Books are time-based journeys; to John they represented thought; I consider video as our modern day form of literature and escapism. The video entitled 'Unpeel' considers patterns of movement over time, revealed using the movement of water. It highlights the powerful rhythmic overlap of image and sound and is accompanied by an optional static soundtrack. The piece is intended to be on loop rather than a sit-down affair. I like the idea of it being a small projection, as if it were almost to go unnoticed as another complex element in the face of 'the body'. In this context 'Unpeel' could be interpreted as the workings of the retina of the eye."

s.enderby1@camberwell.arts.ac.uk

 

John Hill: 'Q-U Niddrie Woman'

"I came across John Latham's work just after I started my degree.  His SKOOB towers of burning books from the 1960s caught my attention as very powerful and complex statements.  As I read more about him and his work I saw how important the interrelation between his action, sculptural and theoretical work was.  I was lucky enough to meet him at Flat Time Ho in December and hear more about his theories first hand.  When the opportunity to produce work in his house based on what I learned came up I was very excited.

My piece relates to Latham's work with 'Niddrie Woman' in the 1970s.  He proposed to turn several massive shale spoil heaps call Bings in central Scotland into artworks, placing giant book monuments on top.  This work was never completed but remained important to him for many years.  By researching this work in the Latham's papers and travelling to the site I hope to create an enhanced relationship between this work and his Time-Base theories."

bruntsfield.com@virgin.net

 

Isabella Pitisci and Alicia Logan

"Artists Isabella Pitisci and Alicia Logan have collaborated for the first time to pay homage to the recently deceased artist John Latham.
Latham's interest in the existence / non-existence relationship within time is explored via the medium of sound. His voice and theories will echo around the garden, with emphasis put upon the strength and resolve which he had in searching for a universal answer, as the experience will rely upon the subjects’ ability to listen long enough for an answer to the end of one of his quotes.

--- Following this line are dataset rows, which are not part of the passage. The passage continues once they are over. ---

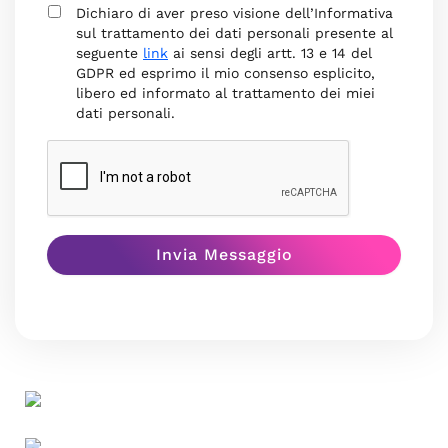
Dichiaro di aver preso visione dell’Informativa
sul trattamento dei dati personali presente al
seguente
link
ai sensi degli artt. 13 e 14 del
GDPR ed esprimo il mio consenso esplicito,
libero ed informato al trattamento dei miei
dati personali.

One could argue that Latham's presence in their work is one of the longest roots, and they almost try to bring back his presence in relation to his theories on time. Times that have past almost exist through the sound to become part of the experience of present time. Furthermore because only bits are given, the universal whole of Latham’s theories is simply alluded to. Thus the figure of John almost becomes the spray paint on the side of the paper which is unseen, the score unfolding while being there all the time.
 
Their research is cut up and selected, but the whole of their research will not be represented in this piece and it is hoped by both artists that this project is an ongoing one."

ipitisci@hotmail.com

 

Rachel McCowat Taylor: ' Flat Time House Man'

"I was lucky enough to be shown round the house by John Latham last year, and was struck by the way he talked about the house as a body. At the time I had been drawing a character called bookman, so it was logical to make ‘flat time house man’. Although dealing with many complex ideas I find much of Latham’s work very humorous, I hope to have captured a little of that humour in this piece."